▶ **EXERCISE BRIEF**:
Could you transcribe exactly the lines below, from the line with "MQ&P ToR Feb 2022 3 | Page" through the line with "I recommend that", and nothing else, leaving out the pictures?

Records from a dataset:
____________

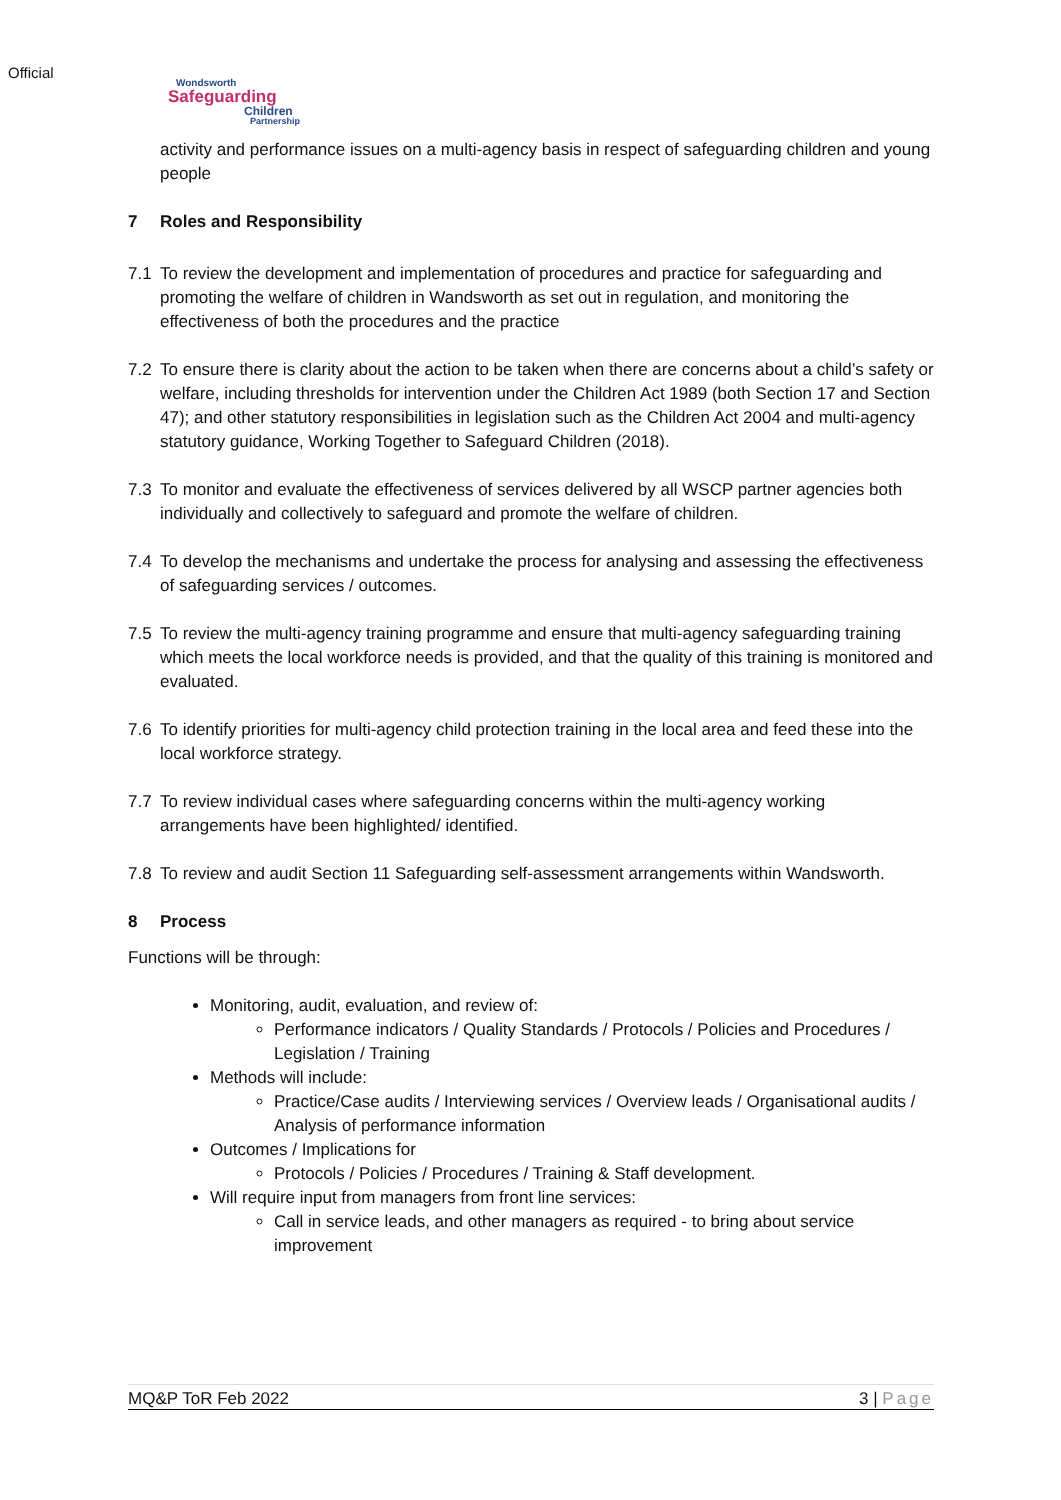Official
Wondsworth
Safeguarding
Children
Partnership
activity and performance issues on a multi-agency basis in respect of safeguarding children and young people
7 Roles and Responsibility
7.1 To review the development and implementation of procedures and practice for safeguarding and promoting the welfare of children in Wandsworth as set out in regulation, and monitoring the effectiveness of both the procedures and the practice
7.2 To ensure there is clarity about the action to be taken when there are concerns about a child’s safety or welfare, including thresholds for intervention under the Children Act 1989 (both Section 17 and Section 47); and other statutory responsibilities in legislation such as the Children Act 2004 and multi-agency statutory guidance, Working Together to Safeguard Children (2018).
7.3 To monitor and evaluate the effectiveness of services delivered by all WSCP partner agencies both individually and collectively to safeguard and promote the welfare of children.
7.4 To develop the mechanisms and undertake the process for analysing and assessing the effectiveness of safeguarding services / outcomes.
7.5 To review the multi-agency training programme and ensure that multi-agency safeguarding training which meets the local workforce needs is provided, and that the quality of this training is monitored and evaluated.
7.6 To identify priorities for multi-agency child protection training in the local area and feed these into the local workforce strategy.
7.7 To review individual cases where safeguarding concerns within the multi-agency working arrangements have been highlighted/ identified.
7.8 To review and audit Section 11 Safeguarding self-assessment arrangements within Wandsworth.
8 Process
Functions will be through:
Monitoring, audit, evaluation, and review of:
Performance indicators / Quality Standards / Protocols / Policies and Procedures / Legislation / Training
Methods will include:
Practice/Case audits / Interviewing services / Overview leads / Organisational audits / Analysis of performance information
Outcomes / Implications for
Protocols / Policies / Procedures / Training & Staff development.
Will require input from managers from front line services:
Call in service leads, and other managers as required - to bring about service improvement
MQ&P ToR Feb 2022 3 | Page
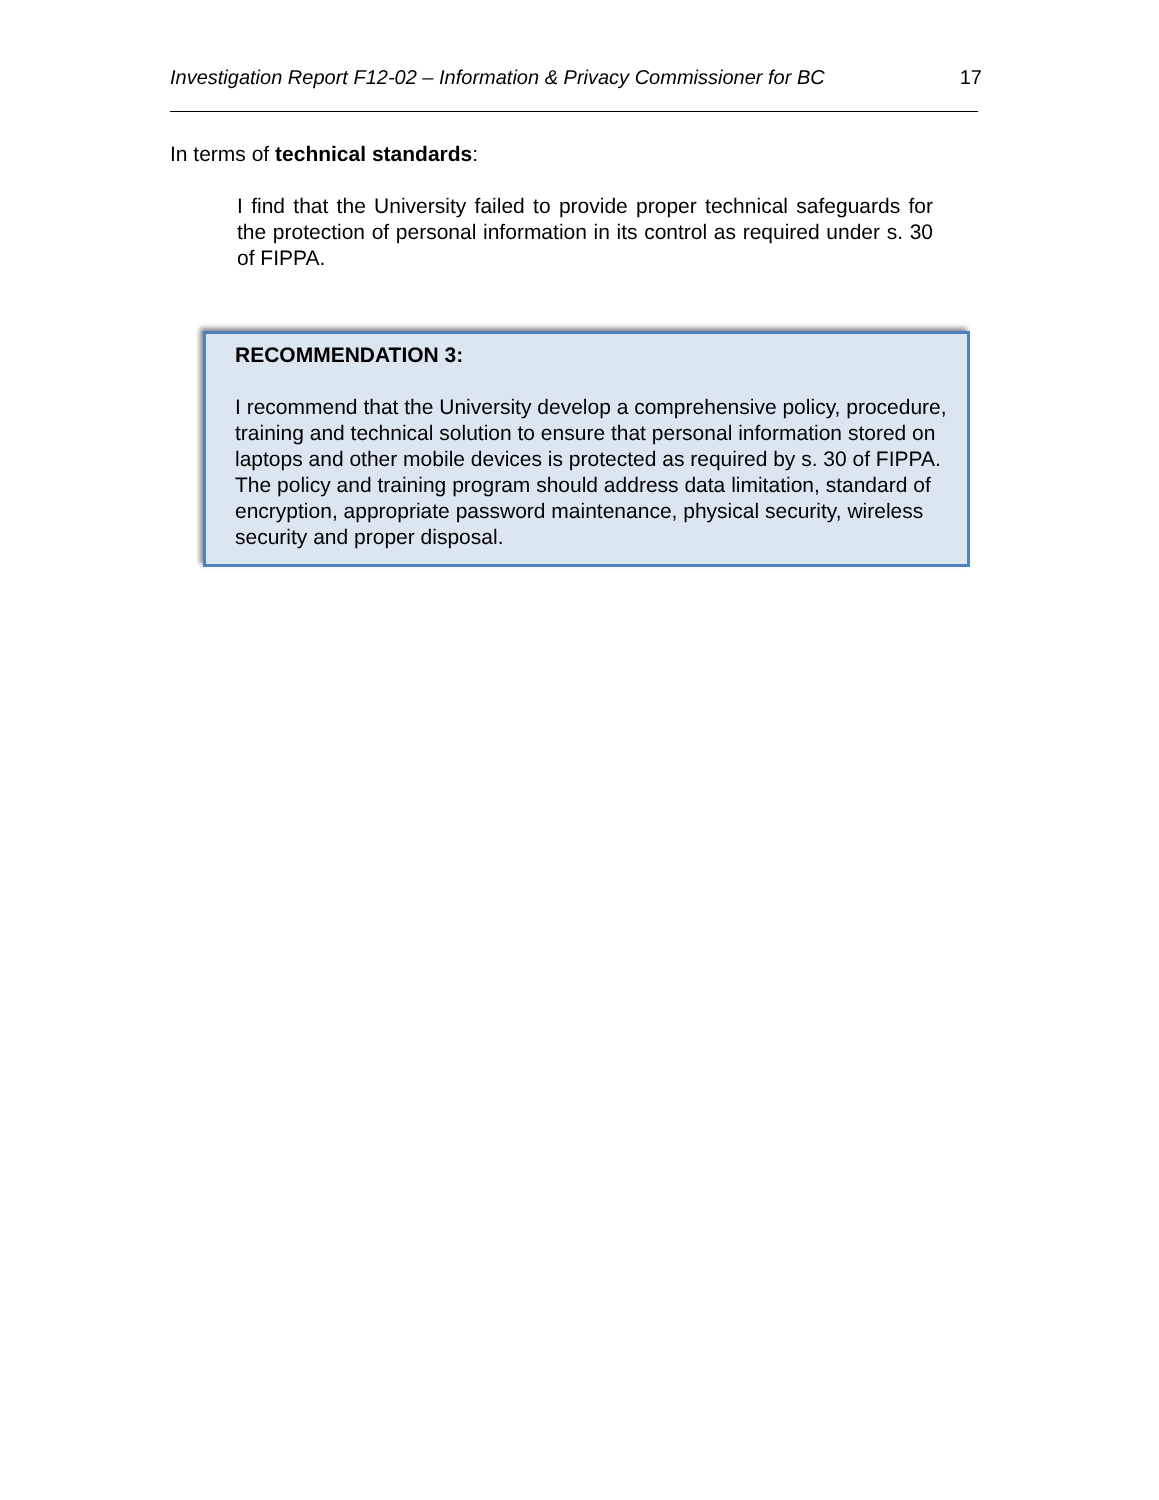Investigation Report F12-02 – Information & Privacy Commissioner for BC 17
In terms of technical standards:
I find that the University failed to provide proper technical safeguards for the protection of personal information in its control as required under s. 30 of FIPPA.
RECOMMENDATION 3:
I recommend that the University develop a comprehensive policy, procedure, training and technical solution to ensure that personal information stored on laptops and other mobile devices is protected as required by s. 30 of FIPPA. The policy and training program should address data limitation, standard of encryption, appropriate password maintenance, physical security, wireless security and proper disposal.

____________

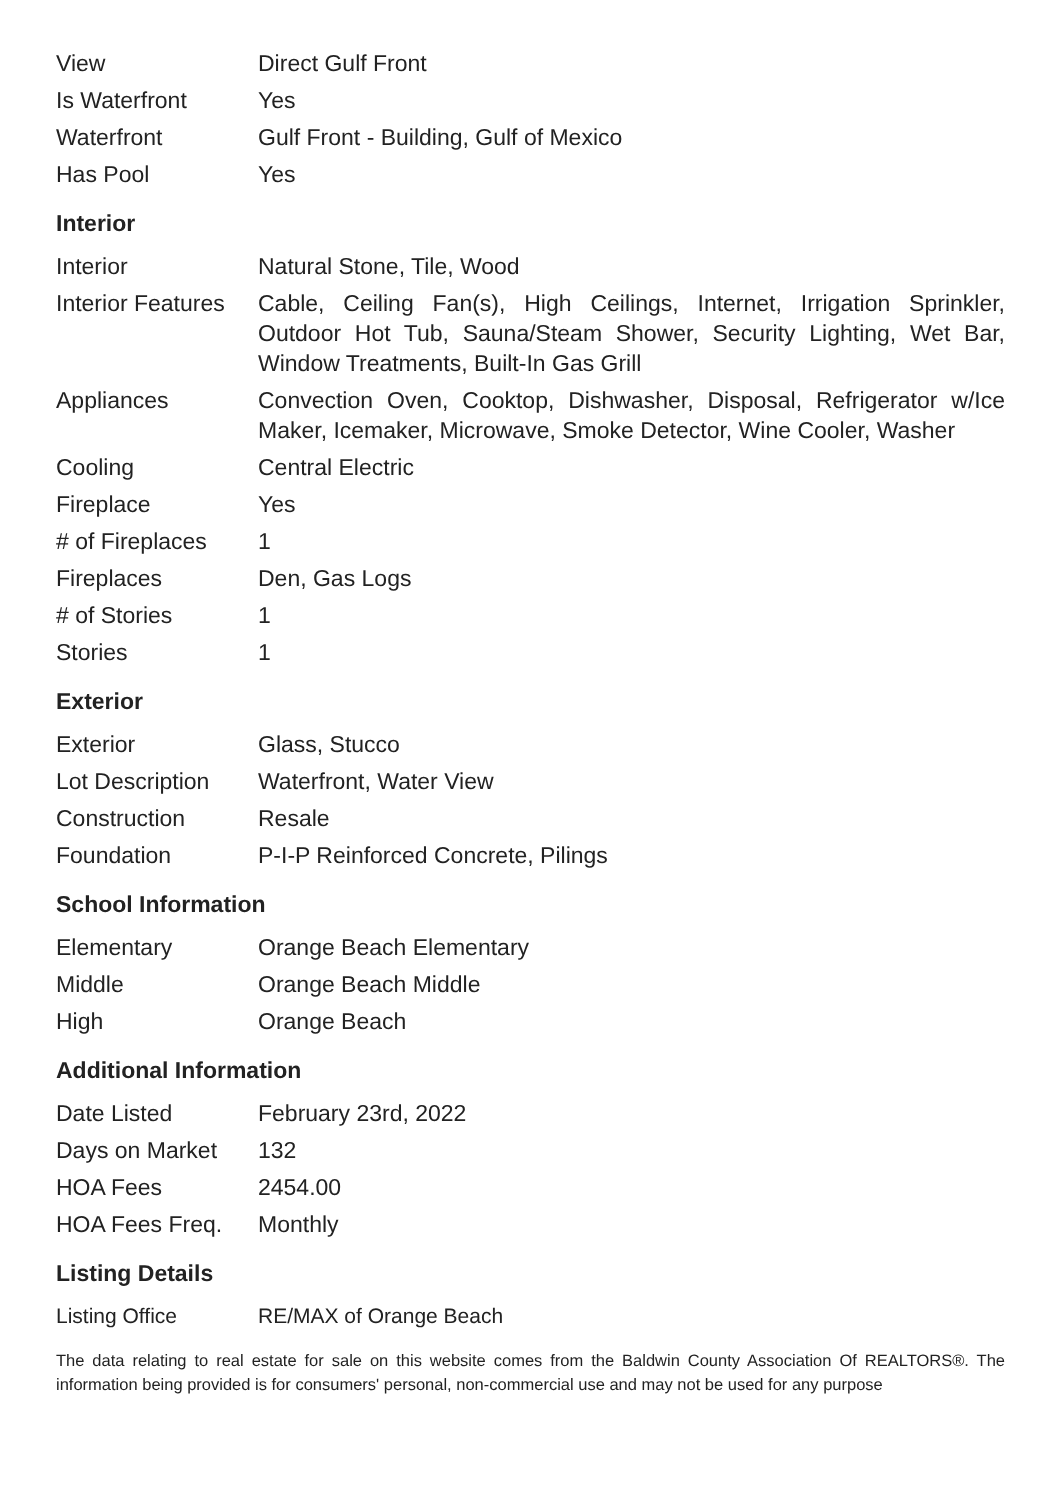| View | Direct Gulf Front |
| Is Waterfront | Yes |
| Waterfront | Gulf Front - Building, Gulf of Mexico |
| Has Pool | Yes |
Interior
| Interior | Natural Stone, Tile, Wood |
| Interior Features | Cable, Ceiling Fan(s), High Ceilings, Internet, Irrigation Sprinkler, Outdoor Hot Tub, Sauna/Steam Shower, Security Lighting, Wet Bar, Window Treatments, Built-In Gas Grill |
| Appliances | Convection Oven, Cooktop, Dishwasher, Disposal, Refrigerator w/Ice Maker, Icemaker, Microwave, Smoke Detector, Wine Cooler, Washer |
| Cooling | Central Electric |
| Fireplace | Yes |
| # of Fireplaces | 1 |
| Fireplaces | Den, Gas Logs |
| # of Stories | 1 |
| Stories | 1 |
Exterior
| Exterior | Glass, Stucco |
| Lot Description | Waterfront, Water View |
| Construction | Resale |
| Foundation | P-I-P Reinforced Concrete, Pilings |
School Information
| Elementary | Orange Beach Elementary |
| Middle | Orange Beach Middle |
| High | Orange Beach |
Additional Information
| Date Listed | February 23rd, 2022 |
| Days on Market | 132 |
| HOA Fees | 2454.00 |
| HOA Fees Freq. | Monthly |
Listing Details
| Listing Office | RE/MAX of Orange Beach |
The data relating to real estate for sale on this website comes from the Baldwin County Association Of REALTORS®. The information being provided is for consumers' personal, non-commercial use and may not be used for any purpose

____________

▶ **WRITTEN ANSWER**:
MQ&P ToR Feb 2022 3 | Page
Investigation Report F12-02 – Information & Privacy Commissioner for BC 17
In terms of technical standards:
I find that the University failed to provide proper technical safeguards for the protection of personal information in its control as required under s. 30 of FIPPA.
RECOMMENDATION 3:
I recommend that the University develop a comprehensive policy, procedure, training and technical solution to ensure that personal information stored on laptops and other mobile devices is protected as required by s. 30 of FIPPA. The policy and training program should address data limitation, standard of encryption, appropriate password maintenance, physical security, wireless security and proper disposal.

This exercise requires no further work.